Over the last year I’ve run across the occasional report that those who work in the current Presidential Administration have discovered that their services are not in the same demand by the private sector as those who’ve worked in previous Administrations, a puzzling occurrence given the private sector plumbs ordinarily won by those who’ve labored in the White House for previous Administrations.
Equally true is that finding quality people to work in the Administration has also been difficult. Indeed, finding someone to fill the #3 spot at the Justice Department has been impossible, no doubt since, in the event of the current #2 leaving, who would be Rod Rosenstein, the #3 would become the target of President Trump’s ire over the Mueller probe.

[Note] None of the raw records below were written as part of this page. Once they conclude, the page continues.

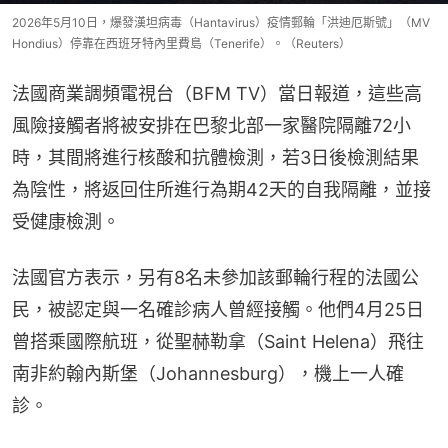
2026年5月10日，爆發漢坦病毒（Hantavirus）疫情郵輪「洪迪厄斯號」（MV
Hondius）停靠在西班牙特內里費島（Tenerife）。（Reuters）
法國商業調頻電視台（BFM TV）當日報道，這些高
風險接觸者將被安排在巴黎北部一家醫院隔離72小
時，其間將進行核酸和抗體檢測，若3日後檢測結果
為陰性，將返回住所進行為期42天的自我隔離，並接
受健康檢測。
法國官方表示，另有8名未參加該郵輪行程的法國公
民，被認定與一名確診病人曾經接觸。他們4月25日
曾搭乘國際航班，從聖赫勒拿（Saint Helena）飛往
南非約翰內斯堡（Johannesburg），機上一人確
診。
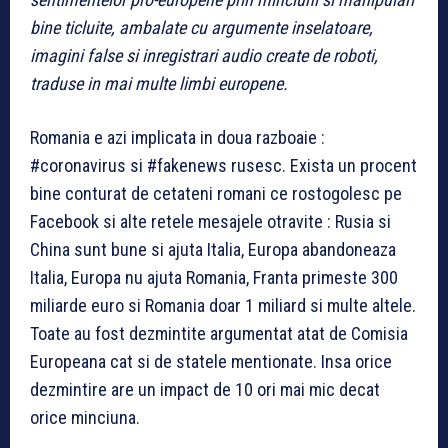
bine ticluite, ambalate cu argumente inselatoare,
imagini false si inregistrari audio create de roboti,
traduse in mai multe limbi europene.
Romania e azi implicata in doua razboaie :
#coronavirus si #fakenews rusesc. Exista un procent
bine conturat de cetateni romani ce rostogolesc pe
Facebook si alte retele mesajele otravite : Rusia si
China sunt bune si ajuta Italia, Europa abandoneaza
Italia, Europa nu ajuta Romania, Franta primeste 300
miliarde euro si Romania doar 1 miliard si multe altele.
Toate au fost dezmintite argumentat atat de Comisia
Europeana cat si de statele mentionate. Insa orice
dezmintire are un impact de 10 ori mai mic decat
orice minciuna.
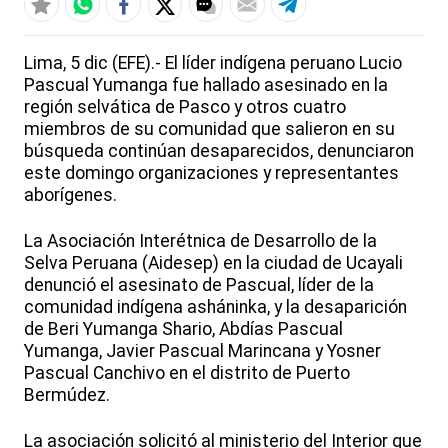
Lima, 5 dic (EFE).- El líder indígena peruano Lucio
Pascual Yumanga fue hallado asesinado en la
región selvática de Pasco y otros cuatro
miembros de su comunidad que salieron en su
búsqueda continúan desaparecidos, denunciaron
este domingo organizaciones y representantes
aborígenes.
La Asociación Interétnica de Desarrollo de la
Selva Peruana (Aidesep) en la ciudad de Ucayali
denunció el asesinato de Pascual, líder de la
comunidad indígena asháninka, y la desaparición
de Beri Yumanga Shario, Abdías Pascual
Yumanga, Javier Pascual Marincana y Yosner
Pascual Canchivo en el distrito de Puerto
Bermúdez.
La asociación solicitó al ministerio del Interior que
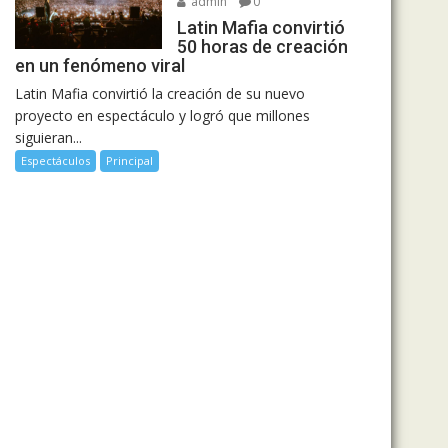
admin
0
Latin Mafia convirtió
50 horas de creación
en un fenómeno viral
Latin Mafia convirtió la creación de su nuevo
proyecto en espectáculo y logró que millones
siguieran...
Espectáculos
Principal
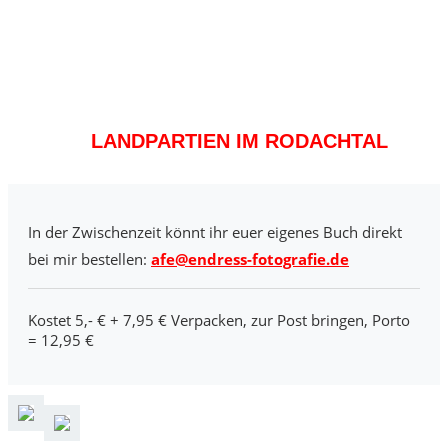
LANDPARTIEN IM RODACHTAL
In der Zwischenzeit könnt ihr euer eigenes Buch direkt
bei mir bestellen:
afe@endress-fotografie.de
Kostet 5,- € + 7,95 € Verpacken, zur Post bringen, Porto
= 12,95 €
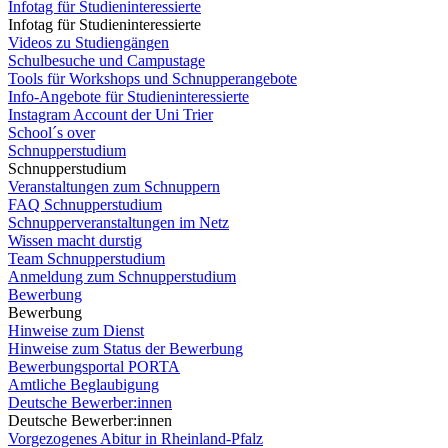
Infotag für Studieninteressierte
Infotag für Studieninteressierte
Videos zu Studiengängen
Schulbesuche und Campustage
Tools für Workshops und Schnupperangebote
Info-Angebote für Studieninteressierte
Instagram Account der Uni Trier
School´s over
Schnupperstudium
Schnupperstudium
Veranstaltungen zum Schnuppern
FAQ Schnupperstudium
Schnupperveranstaltungen im Netz
Wissen macht durstig
Team Schnupperstudium
Anmeldung zum Schnupperstudium
Bewerbung
Bewerbung
Hinweise zum Dienst
Hinweise zum Status der Bewerbung
Bewerbungsportal PORTA
Amtliche Beglaubigung
Deutsche Bewerber:innen
Deutsche Bewerber:innen
Vorgezogenes Abitur in Rheinland-Pfalz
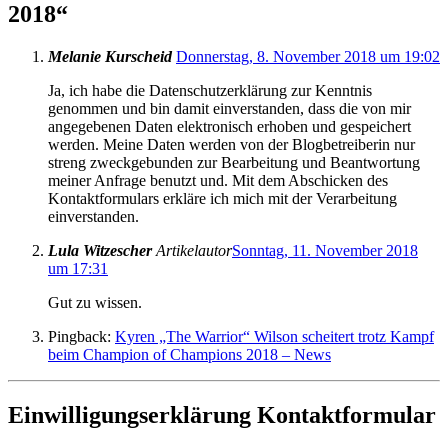
2018
“
Melanie Kurscheid
Donnerstag, 8. November 2018 um 19:02
Ja, ich habe die Datenschutzerklärung zur Kenntnis
genommen und bin damit einverstanden, dass die von mir
angegebenen Daten elektronisch erhoben und gespeichert
werden. Meine Daten werden von der Blogbetreiberin nur
streng zweckgebunden zur Bearbeitung und Beantwortung
meiner Anfrage benutzt und. Mit dem Abschicken des
Kontaktformulars erkläre ich mich mit der Verarbeitung
einverstanden.
Lula Witzescher
Artikelautor
Sonntag, 11. November 2018
um 17:31
Gut zu wissen.
Pingback:
Kyren „The Warrior“ Wilson scheitert trotz Kampf
beim Champion of Champions 2018 – News
Einwilligungserklärung Kontaktformular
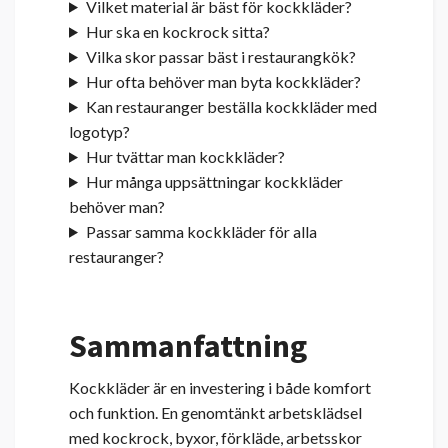
Vilket material är bäst för kockkläder?
Hur ska en kockrock sitta?
Vilka skor passar bäst i restaurangkök?
Hur ofta behöver man byta kockkläder?
Kan restauranger beställa kockkläder med
logotyp?
Hur tvättar man kockkläder?
Hur många uppsättningar kockkläder
behöver man?
Passar samma kockkläder för alla
restauranger?
Sammanfattning
Kockkläder är en investering i både komfort
och funktion. En genomtänkt arbetsklädsel
med kockrock, byxor, förkläde, arbetsskor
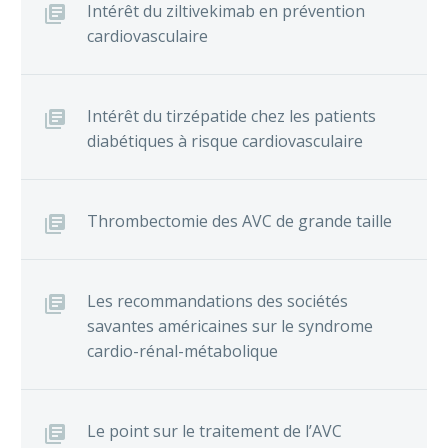
Intérêt du ziltivekimab en prévention
cardiovasculaire
Intérêt du tirzépatide chez les patients
diabétiques à risque cardiovasculaire
Thrombectomie des AVC de grande taille
Les recommandations des sociétés
savantes américaines sur le syndrome
cardio-rénal-métabolique
Le point sur le traitement de l’AVC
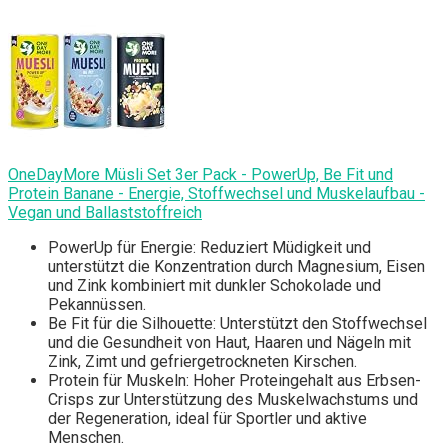
OneDayMore Müsli Set 3er Pack - PowerUp, Be Fit und
Protein Banane - Energie, Stoffwechsel und Muskelaufbau -
Vegan und Ballaststoffreich
PowerUp für Energie: Reduziert Müdigkeit und
unterstützt die Konzentration durch Magnesium, Eisen
und Zink kombiniert mit dunkler Schokolade und
Pekannüssen.
Be Fit für die Silhouette: Unterstützt den Stoffwechsel
und die Gesundheit von Haut, Haaren und Nägeln mit
Zink, Zimt und gefriergetrockneten Kirschen.
Protein für Muskeln: Hoher Proteingehalt aus Erbsen-
Crisps zur Unterstützung des Muskelwachstums und
der Regeneration, ideal für Sportler und aktive
Menschen.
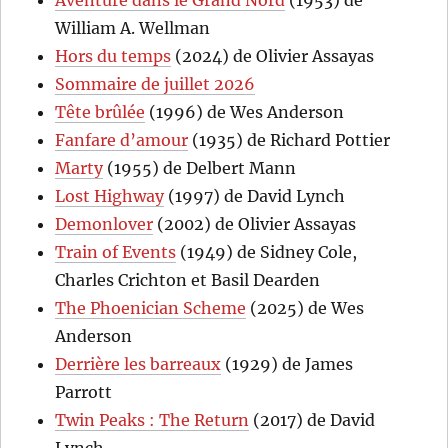
Aventure dans le Grand Nord
(1953) de
William A. Wellman
Hors du temps
(2024) de Olivier Assayas
Sommaire de juillet 2026
Tête brûlée
(1996) de Wes Anderson
Fanfare d’amour
(1935) de Richard Pottier
Marty
(1955) de Delbert Mann
Lost Highway
(1997) de David Lynch
Demonlover
(2002) de Olivier Assayas
Train of Events
(1949) de Sidney Cole,
Charles Crichton et Basil Dearden
The Phoenician Scheme
(2025) de Wes
Anderson
Derrière les barreaux
(1929) de James
Parrott
Twin Peaks : The Return
(2017) de David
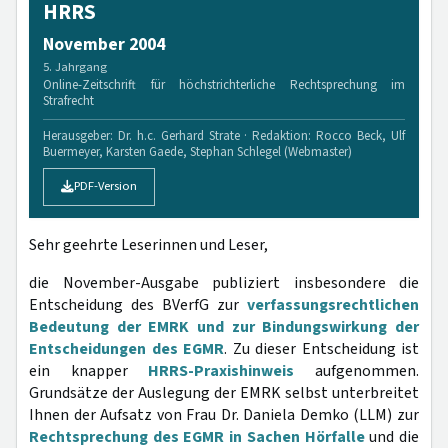
HRRS
November 2004
5. Jahrgang
Online-Zeitschrift für höchstrichterliche Rechtsprechung im
Strafrecht
Herausgeber: Dr. h.c. Gerhard Strate · Redaktion: Rocco Beck, Ulf
Buermeyer, Karsten Gaede, Stephan Schlegel (Webmaster)
PDF-Version
Sehr geehrte Leserinnen und Leser,
die November-Ausgabe publiziert insbesondere die
Entscheidung des BVerfG zur
verfassungsrechtlichen
Bedeutung der EMRK und zur Bindungswirkung der
Entscheidungen des EGMR
. Zu dieser Entscheidung ist
ein knapper
HRRS-Praxishinweis
aufgenommen.
Grundsätze der Auslegung der EMRK selbst unterbreitet
Ihnen der Aufsatz von Frau Dr. Daniela Demko (LLM) zur
Rechtsprechung des EGMR in Sachen Hörfalle
und die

Like most folks, I put this down to an extraordinarily incompetent and untruthful Administration. Why take a chance on someone who works there having the same incompetence and amateurishness when there are more qualified people walking the streets? The inability of the Administration to recruit quality people, as evidenced by those put forth for confirmation, makes the fate of those already in the Administration that much more likely.
So reading WaPo’s report concerning the Administration’s claims that its tariff threats lead to the building of a new aluminum plant is more or less the death rattle of Presidential advisor Peter Navarro’s reputation for integrity:
“Just last Friday, we had a plant, a groundbreaking in Ashland, Kentucky, the heart of poverty in America in Appalachia. $1.5 billion aluminum rolling mill because of the president’s tax and tariff policy.”
–White House aide Peter Navarro, interview on Fox News, June 4, 2018“This is a story that’s truly remarkable and Donald J. Trump has brought in tax cuts, deregulation and trade policies that are working for the American working people. And guess what, on Friday they opened a $1.5 billion groundbreaking aluminum rolling mill in Ashland, Kentucky.”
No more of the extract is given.